◆ **DOCUMENT PASSAGE**
= = = = = = =
GitHub Push → GitHub Actions:
                → terraform init (S3 backend)
                → terraform plan
                → terraform apply
                ↓
              VPC + Subnets + EC2
                        
Remote State:
  ├── S3 Bucket (terraform.tfstate)
  └── DynamoDB Table (state locking)

Pipeline Flow:

  1. GitHub hosts Terraform configuration (.tf files)
  2. Push to main triggers GitHub Actions workflow
  3. GitHub Actions installs Terraform CLI
  4. Runs terraform init (connects to S3 backend)
  5. Executes terraform plan (preview changes)
  6. Applies terraform apply (provisions infrastructure)
  7. State saved to S3 with DynamoDB locking

Step 1 – Set Variables

# Set AWS region
REGION="ap-southeast-2"
export AWS_REGION="$REGION"

# Dynamically get GitHub repository info
GITHUB_URL=$(git remote get-url origin)
GITHUB_OWNER=$(echo "$GITHUB_URL" | sed -E 's|.*github\.com[:/]([^/]+)/.*|\1|')
GITHUB_REPO=$(echo "$GITHUB_URL" | sed -E 's|.*github\.com[:/][^/]+/([^.]+)(\.git)?$|\1|')

# Application configuration
APP_FOLDER="terraform-vpc-app"
PROJECT_NAME="terraform-vpc-cicd"

# Get AWS account ID
ACCOUNT_ID=$(aws sts get-caller-identity --query Account --output text)

# S3 bucket for Terraform state
TF_STATE_BUCKET="terraform-state-${ACCOUNT_ID}"

# DynamoDB table for state locking
TF_LOCK_TABLE="terraform-state-lock"

echo "REGION=$REGION"
echo "GITHUB_OWNER=$GITHUB_OWNER"
echo "GITHUB_REPO=$GITHUB_REPO"
echo "ACCOUNT_ID=$ACCOUNT_ID"
echo "TF_STATE_BUCKET=$TF_STATE_BUCKET"

Step 2 – Create Application Directory Structure

Directory structure to be created:

repo-root/
├── .github/
│   └── workflows/
│       └── deploy-terraform.yml
└── terraform-vpc-app/
    ├── backend.tf
    ├── providers.tf
    ├── variables.tf
    ├── main.tf
    ├── outputs.tf
    └── terraform.tfvars
# Navigate to repository root
REPO_DIR=$(git rev-parse --show-toplevel)
= = = = = = =
◆ **RECORDED INFORMATION**
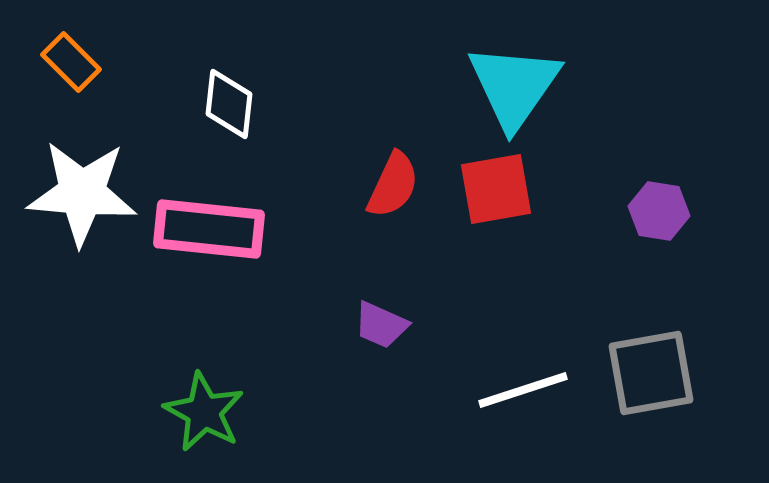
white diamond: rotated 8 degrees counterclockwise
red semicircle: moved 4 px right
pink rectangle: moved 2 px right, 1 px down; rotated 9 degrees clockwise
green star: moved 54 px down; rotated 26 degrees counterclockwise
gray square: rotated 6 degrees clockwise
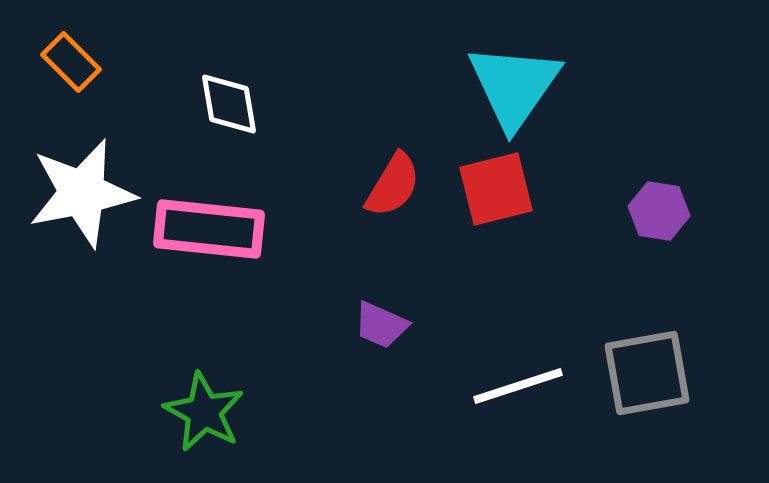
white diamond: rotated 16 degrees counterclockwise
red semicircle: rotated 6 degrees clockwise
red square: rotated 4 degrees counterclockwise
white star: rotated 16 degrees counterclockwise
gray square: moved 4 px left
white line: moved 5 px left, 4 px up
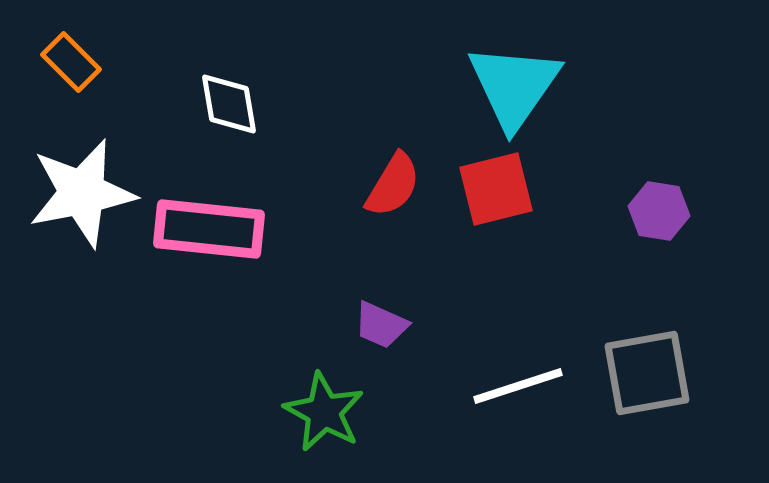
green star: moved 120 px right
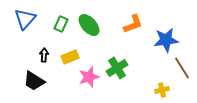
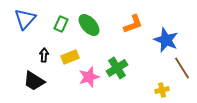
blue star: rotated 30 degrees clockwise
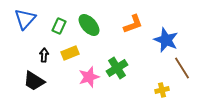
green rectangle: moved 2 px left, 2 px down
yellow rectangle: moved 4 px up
= = = = = = =
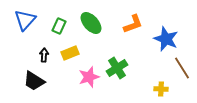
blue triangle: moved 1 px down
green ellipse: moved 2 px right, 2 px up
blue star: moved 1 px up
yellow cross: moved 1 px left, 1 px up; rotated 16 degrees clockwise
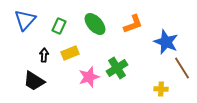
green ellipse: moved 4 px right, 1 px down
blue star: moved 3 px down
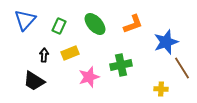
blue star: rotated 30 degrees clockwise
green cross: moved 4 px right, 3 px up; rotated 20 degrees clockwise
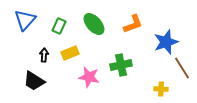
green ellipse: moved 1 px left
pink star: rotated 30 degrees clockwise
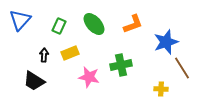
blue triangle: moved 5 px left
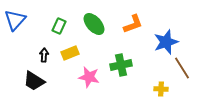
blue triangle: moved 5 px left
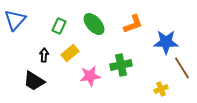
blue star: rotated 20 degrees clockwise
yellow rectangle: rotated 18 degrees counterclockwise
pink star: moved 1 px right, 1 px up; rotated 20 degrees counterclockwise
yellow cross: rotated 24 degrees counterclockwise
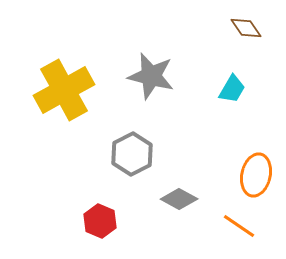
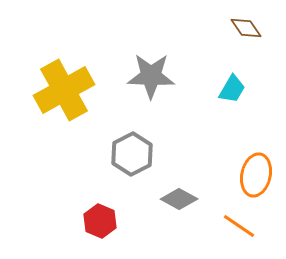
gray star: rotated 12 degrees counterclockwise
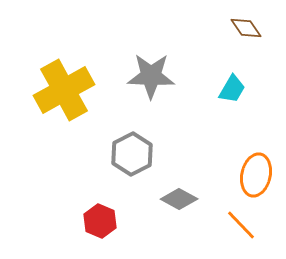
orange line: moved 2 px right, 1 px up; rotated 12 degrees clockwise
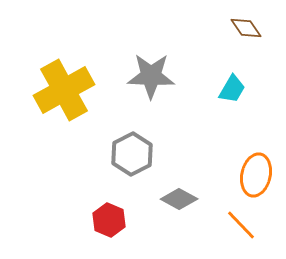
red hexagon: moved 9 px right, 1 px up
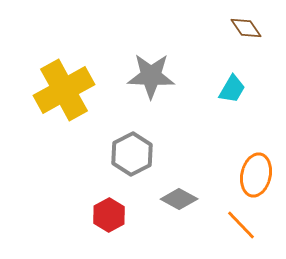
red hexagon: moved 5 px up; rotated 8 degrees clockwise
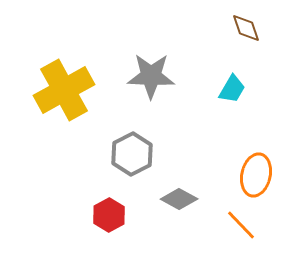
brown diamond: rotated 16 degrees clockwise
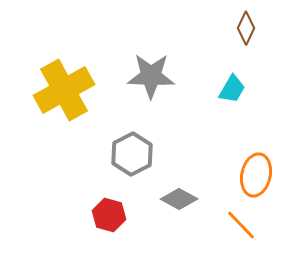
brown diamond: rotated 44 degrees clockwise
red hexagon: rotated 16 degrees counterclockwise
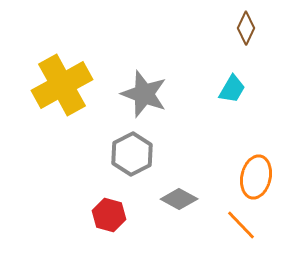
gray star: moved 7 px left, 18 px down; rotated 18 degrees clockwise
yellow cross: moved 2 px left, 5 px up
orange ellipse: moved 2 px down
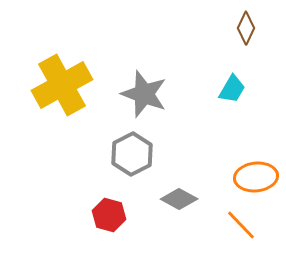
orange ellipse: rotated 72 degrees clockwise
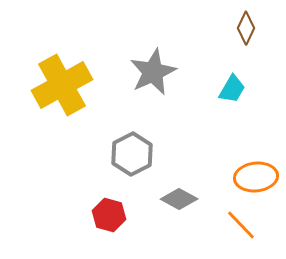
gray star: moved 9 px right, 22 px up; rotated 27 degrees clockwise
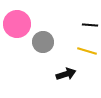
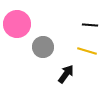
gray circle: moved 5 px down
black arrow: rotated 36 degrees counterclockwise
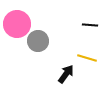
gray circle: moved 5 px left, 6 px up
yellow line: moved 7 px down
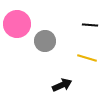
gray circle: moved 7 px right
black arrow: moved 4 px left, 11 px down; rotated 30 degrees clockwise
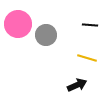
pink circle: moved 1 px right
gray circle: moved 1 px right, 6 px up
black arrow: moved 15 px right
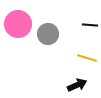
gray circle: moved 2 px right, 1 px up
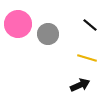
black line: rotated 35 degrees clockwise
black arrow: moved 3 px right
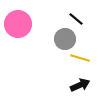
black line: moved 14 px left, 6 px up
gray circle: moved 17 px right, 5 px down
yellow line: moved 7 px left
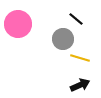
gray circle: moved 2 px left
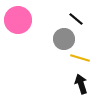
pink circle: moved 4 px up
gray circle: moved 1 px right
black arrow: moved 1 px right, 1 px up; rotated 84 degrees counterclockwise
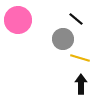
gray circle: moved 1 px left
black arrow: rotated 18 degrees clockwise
= = = = = = =
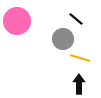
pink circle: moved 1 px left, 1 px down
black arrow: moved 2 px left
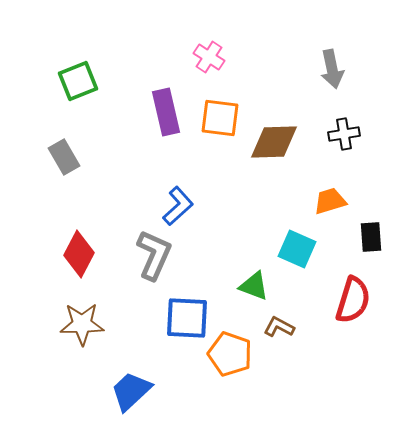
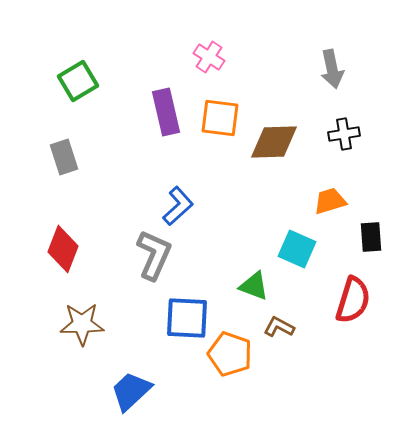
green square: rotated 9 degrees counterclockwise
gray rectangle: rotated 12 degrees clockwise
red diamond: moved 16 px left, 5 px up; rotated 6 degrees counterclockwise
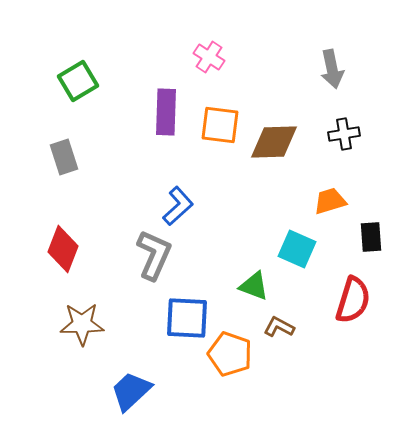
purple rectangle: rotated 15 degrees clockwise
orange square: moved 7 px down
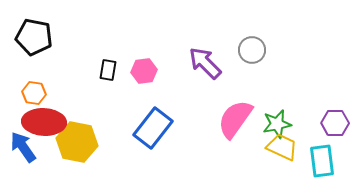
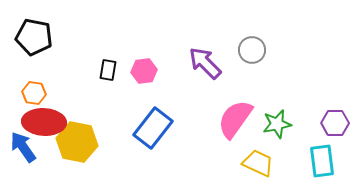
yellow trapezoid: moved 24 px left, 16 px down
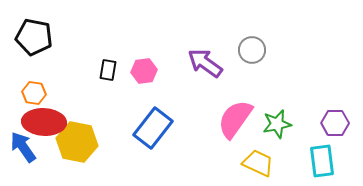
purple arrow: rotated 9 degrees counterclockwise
= = = = = = =
Update the Terraform pipeline guide, starting with "Step 1 – Set" and going on through "sed -E 's|.*github\.com[:/][^/]+/([^.]+)(\.git)?$|\1|')", and give that part again with "ap-southeast-2" replaced by "us-east-1".

◆ **SOLUTION TO THE PROBLEM**
Step 1 – Set Variables

# Set AWS region
REGION="us-east-1"
export AWS_REGION="$REGION"

# Dynamically get GitHub repository info
GITHUB_URL=$(git remote get-url origin)
GITHUB_OWNER=$(echo "$GITHUB_URL" | sed -E 's|.*github\.com[:/]([^/]+)/.*|\1|')
GITHUB_REPO=$(echo "$GITHUB_URL" | sed -E 's|.*github\.com[:/][^/]+/([^.]+)(\.git)?$|\1|')